(SELECTED EXTRACT)
____
Portions of this disclosure contain material in which copyright is claimed by the applicant. The applicant has no objection to the copying of this material in the course of making copies of the application file or any patents that may issue on the application, but all other rights whatsoever in the copyrighted material are reserved.
Aerosol cans for depositing paint and other sprayable materials have been in use for some time. The term “aerosol” as used herein refers to a suspension of liquid or solid particles in a gas. Most aerosol cans are made of tin-plated steel or aluminum. Once an aerosol can has been used and emptied in any of its many possible applications such as for food, beverage, paint and aerosol products, it is in demand for recycling. There are over three billion aerosol cans manufactured in the U.S. annually. Many of the products contained in these cans, such as paint products, light lubricants, starting fluids, polishes and waxes, and cleaners, contain substantial amounts of volatile organic compounds (VOCs) as solvents and include flammable propellants. As a result, partially empty aerosol cans are treated as a hazardous waste at collection centers, military bases, industries utilizing large quantities of aerosols, and treatment, storage, and disposal facilities. Typically, an aerosol package consists of a pressurized liquid product packaged inside a hermetically sealed can that is dispensed through a push button spray tip/valve combination. The pressure is created in the aerosol can via a propellant that atomizes the chemical contents and creates the force to easily dispense the product through the valve/tip in a cost effective manner. The spray delivery which is efficient and effective is commonly used across a wide array of products. The hermetic seal saves the product from contamination during storage.
____
(DATASET ENTRIES)

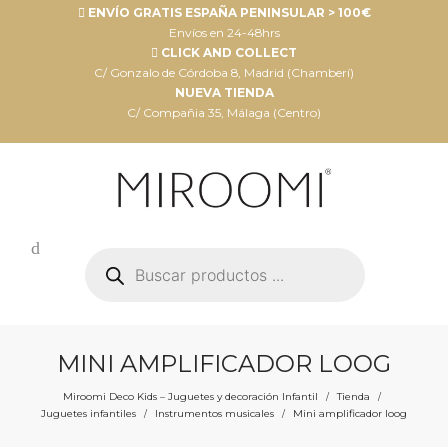
ENVÍO GRATIS ESPAÑA PENINSULAR > 100€
Envíos en 24-48hrs
CLICK AND COLLECT
C/ Gonzalo de Córdoba 8, Madrid (Chamberí)
NUEVA TIENDA
C/ Compañia 35, Málaga (Centro)
Búsqueda
de
productos
MINI AMPLIFICADOR LOOG
Miroomi Deco Kids – Juguetes y decoración Infantil
Tienda
/
/
Juguetes infantiles
Instrumentos musicales
Mini amplificador loog
/
/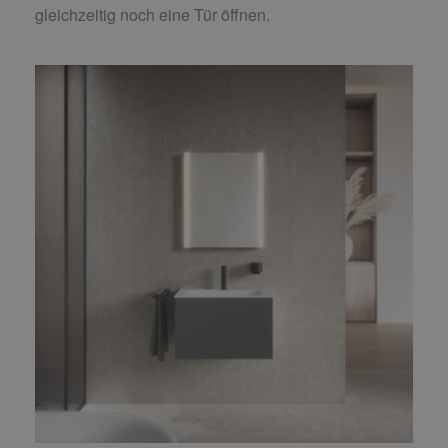
gleichzeitig noch eine Tür öffnen.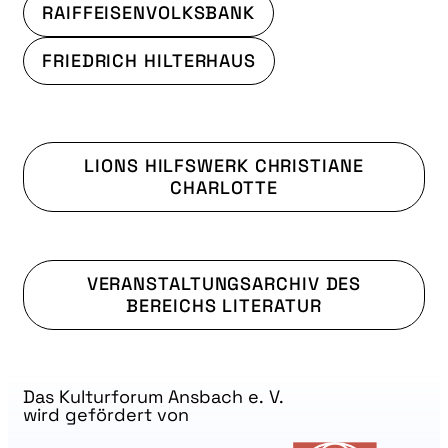
RAIFFEISENVOLKSBANK
FRIEDRICH HILTERHAUS
LIONS HILFSWERK CHRISTIANE
CHARLOTTE
VERANSTALTUNGSARCHIV DES
BEREICHS LITERATUR
Das Kulturforum Ansbach e. V.
wird gefördert von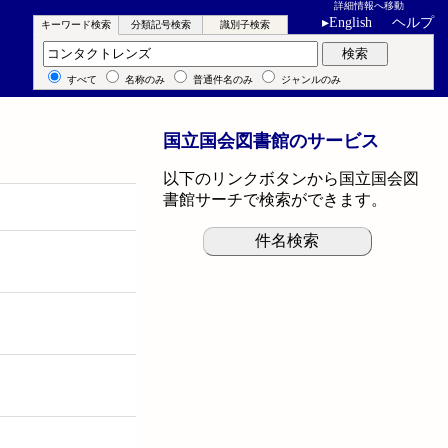
詳細情報へ移動
▸
English
ヘルプ
キーワード検索
分類記号検索
識別子検索
キーワード検索
検索
すべて
名称のみ
普通件名のみ
ジャンルのみ
国立国会図書館のサービス
以下のリンクボタンから国立国会図
書館サーチで検索ができます。
件名検索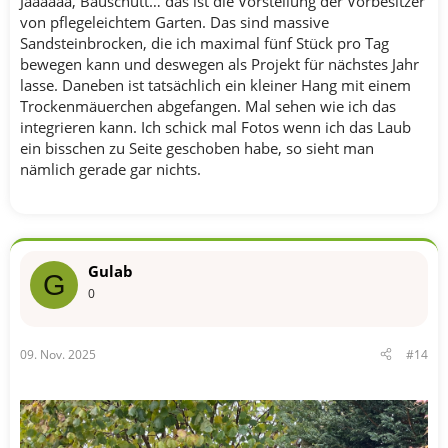
Jaaaaaa, Bauschutt… das ist die Vorstellung der Vorbesitzer
von pflegeleichtem Garten. Das sind massive
Sandsteinbrocken, die ich maximal fünf Stück pro Tag
bewegen kann und deswegen als Projekt für nächstes Jahr
lasse. Daneben ist tatsächlich ein kleiner Hang mit einem
Trockenmäuerchen abgefangen. Mal sehen wie ich das
integrieren kann. Ich schick mal Fotos wenn ich das Laub
ein bisschen zu Seite geschoben habe, so sieht man
nämlich gerade gar nichts.
Gulab
G
0
09. Nov. 2025
#14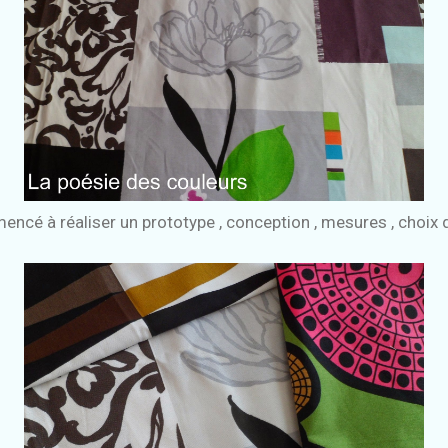
encé à réaliser un prototype , conception , mesures , choix 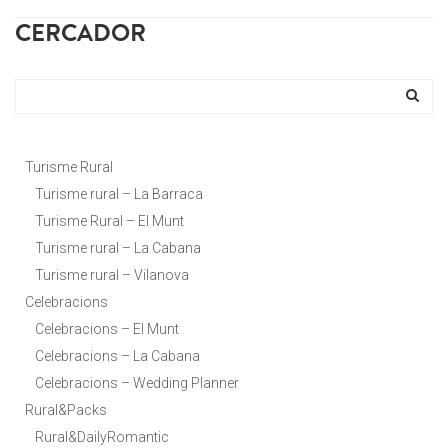
CERCADOR
Turisme Rural
Turisme rural – La Barraca
Turisme Rural – El Munt
Turisme rural – La Cabana
Turisme rural – Vilanova
Celebracions
Celebracions – El Munt
Celebracions – La Cabana
Celebracions – Wedding Planner
Rural&Packs
Rural&DailyRomantic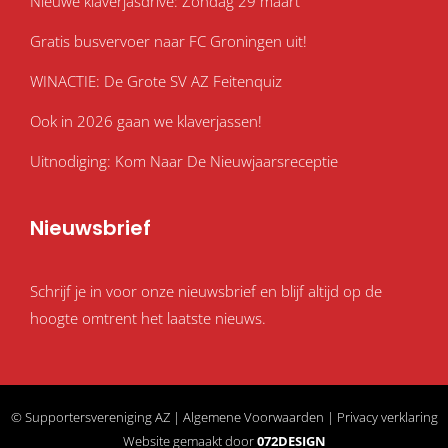
Nieuwe klaverjasdrive: Zondag 29 maart
Gratis busvervoer naar FC Groningen uit!
WINACTIE: De Grote SV AZ Feitenquiz
Ook in 2026 gaan we klaverjassen!
Uitnodiging: Kom Naar De Nieuwjaarsreceptie
Nieuwsbrief
Schrijf je in voor onze nieuwsbrief en blijf altijd op de
hoogte omtrent het laatste nieuws.
© Supportersvereniging AZ |
Algemene Voorwaarden
|
Privacy verklaring
Website gemaakt door
072DESIGN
____
(WHAT YOU SHOULD DO)
Using the text on aerosol cans, explain in one to three sentences why partially empty aerosol cans are handled as hazardous waste.

(OUTPUT FOR THIS EXERCISE)
Many of the products in these cans, such as paint products, light lubricants, starting fluids, polishes and waxes, and cleaners, contain substantial amounts of volatile organic compounds as solvents. They also include flammable propellants. For these reasons, partially empty cans are treated as hazardous waste at collection centers, military bases, heavy aerosol users, and treatment, storage, and disposal facilities.